Die SPD hat es nicht leicht. Eben noch hieß es: Sorgt für Minderheiten in Spitzenpositionen, Frauen, Schwule, Transen, fördert die Emanzipation und schafft das urbane, aufgeklärte, autonome Individuum, den neuen Menschen des 21. Jahrhunderts! Und jetzt steht wieder der schuftende kleine Mann im Mittelpunkt. Der Würseler von gegenüber, die Familie, in der Vater und Mutter ihren Nachwuchs anständig großziehen wollen (und sollen). Rein in die Kartoffeln, raus aus den Kartoffeln. Wer kennt sich da noch aus?
Was sich sagen läßt: Manchen Auswüchsen geht es an den Kragen. Immer ein Zeichen, daß allmählich Schluß ist mit lustig. Man könnte daher auch der Ansicht sein, die Juristin und frühere hessische SPD-Ministerin Christine Hohmann-Dennhardt verliere ihren Posten als Vorstand „Integrität und Recht“ bei der Volkswagen AG gerade zur rechten Zeit. Wenn da nicht die dumme Geschichte mit der Abfindung wäre. Für ihre 13 Wolfsburger Monate zahlt VW ihr nämlich „on top“ 12 bis 15 Millionen Euro. Ob so viel Geld gerechtfertigt ist?
Karrieresprünge mit dem Zeitgeist im Rücken
Hohmann-Dennhardt ist der Beweis dafür, wie prächtig es sich mit dem Zeitgeist im Rücken durchs Leben segeln läßt. Das Ressort „Integrität und Recht“ war ursprünglich 2011 bei Daimler eigens auf Druck aus den USA hin eingerichtet worden. Nach Bestechungsvorwürfen der US-Börsenaufsicht galt „Compliance“ – Gesetzestreue – als höchstes Gebot.
Böse Zungen behaupten seither, Hauptzweck der Übung sei, die Beweglichkeit der europäischen Konkurrenz auf den internationalen Märkten zu beschneiden. Im Herbst 2015, als in den USA der Abgas-Skandal aufgeflogen war, kam dann auch Volkswagen an die Reihe. Integrität und Recht genossen endgültig Oberwasser. Es war ein Entgegenkommen der Stuttgarter, daß Hohmann-Dennhardt ihren Vertrag vorzeitig beenden konnte und nach Wolfsburg ging.

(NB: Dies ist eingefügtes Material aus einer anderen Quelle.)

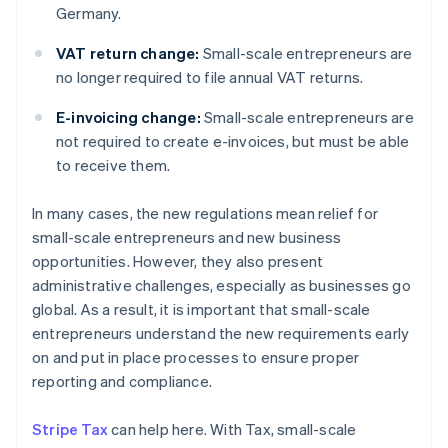
Germany.
VAT return change:
Small-scale entrepreneurs are
no longer required to file annual VAT returns.
E-invoicing change:
Small-scale entrepreneurs are
not required to create e-invoices, but must be able
to receive them.
In many cases, the new regulations mean relief for
small-scale entrepreneurs and new business
opportunities. However, they also present
administrative challenges, especially as businesses go
global. As a result, it is important that small-scale
entrepreneurs understand the new requirements early
on and put in place processes to ensure proper
reporting and compliance.
Stripe Tax
can help here. With Tax, small-scale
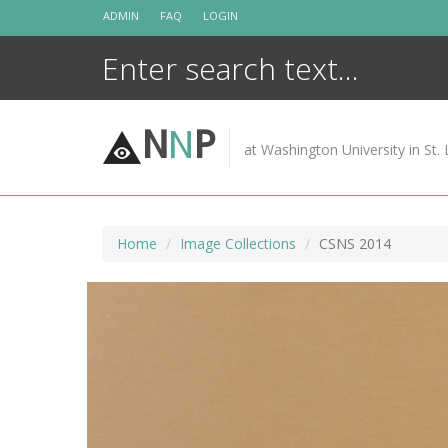
Skip
ADMIN
FAQ
LOGIN
to
content
N
N
P
at Washington University in St. 
Home
Image Collections
CSNS 2014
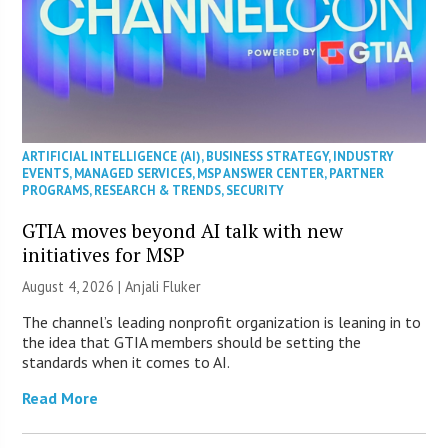
ARTIFICIAL INTELLIGENCE (AI)
,
BUSINESS STRATEGY
,
INDUSTRY
EVENTS
,
MANAGED SERVICES
,
MSP ANSWER CENTER
,
PARTNER
PROGRAMS
,
RESEARCH & TRENDS
,
SECURITY
GTIA moves beyond AI talk with new
initiatives for MSP
August 4, 2026 |
Anjali Fluker
The channel’s leading nonprofit organization is leaning in to
the idea that GTIA members should be setting the
standards when it comes to AI.
Read More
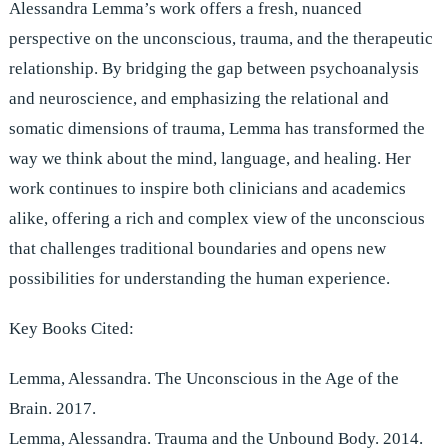
Alessandra Lemma’s work offers a fresh, nuanced
perspective on the unconscious, trauma, and the therapeutic
relationship. By bridging the gap between psychoanalysis
and neuroscience, and emphasizing the relational and
somatic dimensions of trauma, Lemma has transformed the
way we think about the mind, language, and healing. Her
work continues to inspire both clinicians and academics
alike, offering a rich and complex view of the unconscious
that challenges traditional boundaries and opens new
possibilities for understanding the human experience.
Key Books Cited:
Lemma, Alessandra. The Unconscious in the Age of the
Brain. 2017.
Lemma, Alessandra. Trauma and the Unbound Body. 2014.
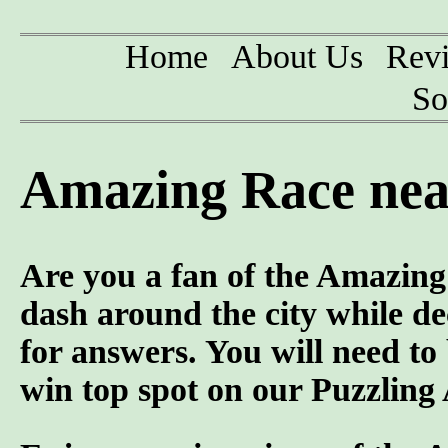
Home
About Us
Rev
So
Amazing Race near
Are you a fan of the Amazi
dash around the city while d
for answers. You will need to
win top spot on our Puzzling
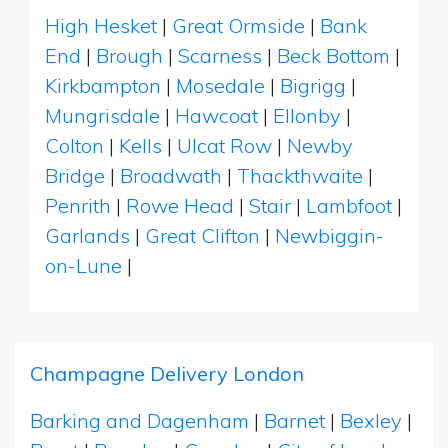
High Hesket
|
Great Ormside
|
Bank
End
|
Brough
|
Scarness
|
Beck Bottom
|
Kirkbampton
|
Mosedale
|
Bigrigg
|
Mungrisdale
|
Hawcoat
|
Ellonby
|
Colton
|
Kells
|
Ulcat Row
|
Newby
Bridge
|
Broadwath
|
Thackthwaite
|
Penrith
|
Rowe Head
|
Stair
|
Lambfoot
|
Garlands
|
Great Clifton
|
Newbiggin-
on-Lune
|
Champagne Delivery London
Barking and Dagenham
|
Barnet
|
Bexley
|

Die Autobauer schlugen bei der Gelegenheit zwei Fliegen mit einer Klappe. Nicht nur in Sachen „Compliance“, auch beim Anteil weiblicher Vorstände wurden Punkte gemacht. Pech nur, daß der niedersächsische SPD-Wirtschaftsminister und VW-Aufsichtsrat Olaf Lies Ende 2015, als der Anstellungsvertrag mit Hohmann-Dennhardt ausgearbeitet wurde, nichts von der „populistischen Wende“ des heutigen Kanzlerkandidaten Martin Schulz wußte.
Glaubwürdigkeitsproblem der SPD
Woher auch? Sonst hätte er vielleicht gezögert, die großzügige Abfindungsvereinbarung für Hohmann-Dennhardt durchzuwinken. Jetzt kann Schulz, während er gegen überzogene Vorstandsbezüge und soziale Ungleichheit wettert, für die Würseler Doppelverdiener eintritt und ihr Recht auf ein anständiges Netto, zusehen, wie seiner Parteifreundin die Millionen überwiesen werden.
Der Vorgang veranschaulicht die Bredouille, in der beide Ex-Volksparteien stecken. Plötzlich bemerkt man erstaunt: Die Zielgruppe „potentielle weibliche Aufsichtsräte“ reicht von der Größe her für Wahlsiege gar nicht hin. Und dasselbe gilt für alle anderen Minderheiten. Was hinzukommt: Die Mehrheit, das Stimmvieh, fühlt sich irgendwann verarscht. Dieser Zustand ist längst eingetreten. Ob die Wähler der alten Mutter SPD je wieder abnehmen, daß ihr die Aldi-Kassiererin näher am Herzen liegt als die emanzipierte Frau Professor? Christine Hohmann-Dennhardt ist ihrer Partei da jedenfalls keine Hilfe.